We hear these lines in voiceover as Grace stares into a mirror, her facial expression shifting ever-so-slightly, again and again, to accommodate all the different possibilities — demonic, innocent, reliable, criminal, and so on. It signals to avid Atwood fans (like me) an intent to faithfully deliver Alias Grace to the screen, using this medium to reinforce and underline Atwood’s work, not refashion it. For the most part, Netflix’s adaptation delivers on this promise.

It’s a promise the adaptation can keep partly because it isn’t confined either by the short run time of a feature film nor by the concerns of ongoing series TV. Sarah Polley, who purchased the rights and scripted the adaptation, was able to choose the right form — six episodes of 45 minutes each, following the book’s arc to its conclusion — to let the prose and pacing breathe. The book alternates between Grace’s first-person, past-tense account of her own life, and a third-person present-tense narration focusing on Simon Jordan, a naïve young doctor interviewing Grace to see if he can recover her memories of the murder, which she claims not to remember. Anything shorter would have lost this structure, and with it, much of the novel’s intrigue.

Of course, even a faithful adaptation can’t translate everything from the page, and what’s lost here is any subtlety to Simon’s part of the story. Televised Simon (played well enough by Edward Holcroft) lacks any of the complexity of Book Simon, reducing him to another Man Who Can’t Be Trusted, one who utters one of the most awful postcoital lines imaginable, “I always wanted to do that with someone else — not you.” The end of his story in the adaptation is a sad, sudden gut-punch, a more dire ending than the book offered him. Perhaps in this version it’s intended as deserved comeuppance. Simon may have noble goals, but nobility, like innocence, isn’t enough to take one through the world of Alias Grace unscathed.

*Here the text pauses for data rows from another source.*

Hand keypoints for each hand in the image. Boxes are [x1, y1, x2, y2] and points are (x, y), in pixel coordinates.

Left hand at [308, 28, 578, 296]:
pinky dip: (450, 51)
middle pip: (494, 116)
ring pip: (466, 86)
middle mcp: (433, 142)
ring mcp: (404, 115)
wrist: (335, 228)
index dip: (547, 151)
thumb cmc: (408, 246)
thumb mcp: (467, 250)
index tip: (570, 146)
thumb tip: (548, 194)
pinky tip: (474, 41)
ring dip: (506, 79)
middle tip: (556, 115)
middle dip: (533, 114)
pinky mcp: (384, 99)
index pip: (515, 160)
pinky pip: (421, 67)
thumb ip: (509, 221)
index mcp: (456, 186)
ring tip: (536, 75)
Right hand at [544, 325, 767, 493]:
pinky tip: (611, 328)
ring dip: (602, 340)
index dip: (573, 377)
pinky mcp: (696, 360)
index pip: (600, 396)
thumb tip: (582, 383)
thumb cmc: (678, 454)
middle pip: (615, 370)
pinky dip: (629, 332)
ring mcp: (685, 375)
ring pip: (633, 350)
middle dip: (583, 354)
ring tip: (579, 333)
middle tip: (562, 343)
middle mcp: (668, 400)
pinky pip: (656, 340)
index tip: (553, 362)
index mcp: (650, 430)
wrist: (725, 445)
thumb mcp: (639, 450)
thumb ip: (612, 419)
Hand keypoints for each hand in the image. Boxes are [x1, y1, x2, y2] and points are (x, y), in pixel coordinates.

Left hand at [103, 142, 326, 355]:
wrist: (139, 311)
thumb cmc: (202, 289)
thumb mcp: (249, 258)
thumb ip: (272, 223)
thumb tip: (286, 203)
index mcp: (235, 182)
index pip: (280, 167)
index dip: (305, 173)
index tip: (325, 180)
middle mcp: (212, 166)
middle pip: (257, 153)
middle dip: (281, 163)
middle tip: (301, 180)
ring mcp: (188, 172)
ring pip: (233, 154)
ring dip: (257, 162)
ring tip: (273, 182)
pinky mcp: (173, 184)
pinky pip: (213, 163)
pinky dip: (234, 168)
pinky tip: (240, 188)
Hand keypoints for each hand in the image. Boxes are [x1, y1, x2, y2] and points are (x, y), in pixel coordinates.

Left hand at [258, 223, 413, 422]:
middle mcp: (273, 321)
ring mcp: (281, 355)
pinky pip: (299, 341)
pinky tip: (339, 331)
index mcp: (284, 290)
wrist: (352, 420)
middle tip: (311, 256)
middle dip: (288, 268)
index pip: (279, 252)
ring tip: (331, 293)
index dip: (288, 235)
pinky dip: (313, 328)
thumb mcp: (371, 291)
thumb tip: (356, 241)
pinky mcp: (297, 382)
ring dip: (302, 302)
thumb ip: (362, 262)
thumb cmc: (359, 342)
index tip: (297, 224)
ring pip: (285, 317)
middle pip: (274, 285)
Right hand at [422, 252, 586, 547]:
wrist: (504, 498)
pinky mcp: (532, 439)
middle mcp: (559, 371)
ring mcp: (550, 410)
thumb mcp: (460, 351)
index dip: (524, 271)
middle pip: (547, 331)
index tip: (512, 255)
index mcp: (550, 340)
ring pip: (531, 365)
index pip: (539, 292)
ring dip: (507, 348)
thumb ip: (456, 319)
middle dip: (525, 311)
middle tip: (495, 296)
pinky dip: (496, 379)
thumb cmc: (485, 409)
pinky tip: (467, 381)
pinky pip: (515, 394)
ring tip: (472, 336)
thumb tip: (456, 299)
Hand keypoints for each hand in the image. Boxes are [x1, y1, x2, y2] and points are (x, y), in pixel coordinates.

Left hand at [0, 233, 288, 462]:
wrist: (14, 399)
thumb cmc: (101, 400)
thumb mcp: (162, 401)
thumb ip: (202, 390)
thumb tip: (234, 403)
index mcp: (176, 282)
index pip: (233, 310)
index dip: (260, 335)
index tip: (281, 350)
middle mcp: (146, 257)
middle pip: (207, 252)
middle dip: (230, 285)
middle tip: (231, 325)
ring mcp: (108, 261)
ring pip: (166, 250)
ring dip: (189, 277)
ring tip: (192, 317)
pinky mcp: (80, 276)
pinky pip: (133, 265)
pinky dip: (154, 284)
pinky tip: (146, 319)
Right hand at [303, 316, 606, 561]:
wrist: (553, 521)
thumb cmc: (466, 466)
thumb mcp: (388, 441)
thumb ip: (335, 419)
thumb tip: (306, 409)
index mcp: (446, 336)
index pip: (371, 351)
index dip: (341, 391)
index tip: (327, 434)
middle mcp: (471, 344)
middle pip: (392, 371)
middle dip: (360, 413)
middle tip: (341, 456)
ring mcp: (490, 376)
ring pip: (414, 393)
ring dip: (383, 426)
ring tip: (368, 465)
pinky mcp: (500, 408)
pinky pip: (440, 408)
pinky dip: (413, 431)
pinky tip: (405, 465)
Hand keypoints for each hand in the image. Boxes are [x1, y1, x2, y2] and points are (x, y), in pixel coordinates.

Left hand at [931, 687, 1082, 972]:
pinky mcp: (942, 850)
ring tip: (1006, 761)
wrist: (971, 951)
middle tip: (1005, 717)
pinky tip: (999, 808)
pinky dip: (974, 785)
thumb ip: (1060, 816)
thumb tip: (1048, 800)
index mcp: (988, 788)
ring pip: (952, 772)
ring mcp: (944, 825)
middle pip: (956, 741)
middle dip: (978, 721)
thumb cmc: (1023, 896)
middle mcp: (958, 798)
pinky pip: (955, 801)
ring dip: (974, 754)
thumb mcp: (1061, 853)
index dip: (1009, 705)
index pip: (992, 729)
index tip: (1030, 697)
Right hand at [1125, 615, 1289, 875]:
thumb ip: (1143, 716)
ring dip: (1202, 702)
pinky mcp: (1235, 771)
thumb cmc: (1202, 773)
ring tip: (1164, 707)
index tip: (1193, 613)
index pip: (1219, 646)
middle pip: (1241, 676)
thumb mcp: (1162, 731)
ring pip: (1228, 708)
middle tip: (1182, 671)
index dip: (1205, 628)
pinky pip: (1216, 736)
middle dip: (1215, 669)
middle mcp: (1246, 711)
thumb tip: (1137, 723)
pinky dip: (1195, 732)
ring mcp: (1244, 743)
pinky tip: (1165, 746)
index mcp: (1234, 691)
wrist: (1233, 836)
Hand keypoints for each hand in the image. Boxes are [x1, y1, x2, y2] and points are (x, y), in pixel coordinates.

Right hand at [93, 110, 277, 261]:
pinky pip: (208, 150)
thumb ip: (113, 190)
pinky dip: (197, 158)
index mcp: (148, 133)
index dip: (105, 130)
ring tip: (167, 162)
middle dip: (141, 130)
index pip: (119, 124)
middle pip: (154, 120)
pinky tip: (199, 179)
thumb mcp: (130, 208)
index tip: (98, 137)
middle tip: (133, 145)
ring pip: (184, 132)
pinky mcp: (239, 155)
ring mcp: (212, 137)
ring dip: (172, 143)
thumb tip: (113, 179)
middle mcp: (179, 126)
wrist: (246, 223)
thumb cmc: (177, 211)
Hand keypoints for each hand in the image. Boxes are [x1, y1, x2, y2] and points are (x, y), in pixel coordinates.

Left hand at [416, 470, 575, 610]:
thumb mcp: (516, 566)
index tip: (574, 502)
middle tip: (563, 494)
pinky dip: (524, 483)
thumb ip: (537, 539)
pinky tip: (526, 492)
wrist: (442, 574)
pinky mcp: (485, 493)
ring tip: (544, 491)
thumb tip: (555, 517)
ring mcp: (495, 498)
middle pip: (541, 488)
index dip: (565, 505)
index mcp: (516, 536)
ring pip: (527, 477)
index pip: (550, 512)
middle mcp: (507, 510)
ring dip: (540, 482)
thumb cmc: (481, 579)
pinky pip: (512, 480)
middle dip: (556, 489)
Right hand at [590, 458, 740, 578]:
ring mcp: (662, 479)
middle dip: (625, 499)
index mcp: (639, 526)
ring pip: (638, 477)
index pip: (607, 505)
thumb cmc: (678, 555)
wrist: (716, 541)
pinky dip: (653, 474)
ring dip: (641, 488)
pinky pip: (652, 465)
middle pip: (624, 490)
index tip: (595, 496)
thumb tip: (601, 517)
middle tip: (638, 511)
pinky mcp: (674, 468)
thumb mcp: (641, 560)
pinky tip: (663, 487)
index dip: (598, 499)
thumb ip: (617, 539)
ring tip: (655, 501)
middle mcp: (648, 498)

That world is undeniably brutal, and not just because of the murders. Yet Mary Harron, who directed all six episodes, keeps her depictions of violence precise and pointed. Traumatic events are seen in flashes, just enough to understand. We don’t need to linger on the blood to know who’s bleeding. Harron’s direction, like Polley’s writing, seems to deliver Atwood’s source material directly to the screen, but of course different choices could have been made anywhere along the way. If we had to wait 20 years to see this book on the screen, at least we got something well worth waiting for.

These are not easy roles to play. For the most part, the cast steps up. Sarah Gadon’s lead performance as Grace was every bit as subtle and inscrutable as it needed to be. Rebecca Liddiard gave a standout performance in the key role of Mary Whitney, bringing a magnetic energy to her scenes. Unfortunately, the better-known faces in the cast didn’t fare as well. Anna Paquin as Nancy Montgomery felt oddly detached and impassive, certainly not the charismatic figure both the book and the script tell us she is. Zachary Levi’s performance as Jeremiah the peddler and Dr. Jerome DuPont was somewhat closer to my expectations, except that there was so little difference between the two. But given that the production also doesn’t make much physical distinction between teenage Grace and 15-years-later penitentiary Grace, that may not all rest on Levi’s shoulders.

I raced through my first viewing of Alias Grace, much like I raced through the book the first time I read it, eager for every twist and turn and revelation. And like the book, I look forward to revisiting it, plucking out the subtleties, enjoying time in the company of clearly talented creators. Only a week after the Alias Grace adaptation landed on Netflix, an IndieWire article on accusations of predatory behavior by prominent men in television declared that “the medium’s brightest era has gone dark.” But we’re also seeing a spike in powerful, smart entertainment that foregrounds women’s stories with women behind the camera shaping how they’re told. The Handmaid’s Tale won widespread critical and cultural recognition, including eight Emmys; I hope to see the same for Alias Grace, which is every bit as impressive an achievement. With adaptations like this, the medium’s brightest era will only get brighter.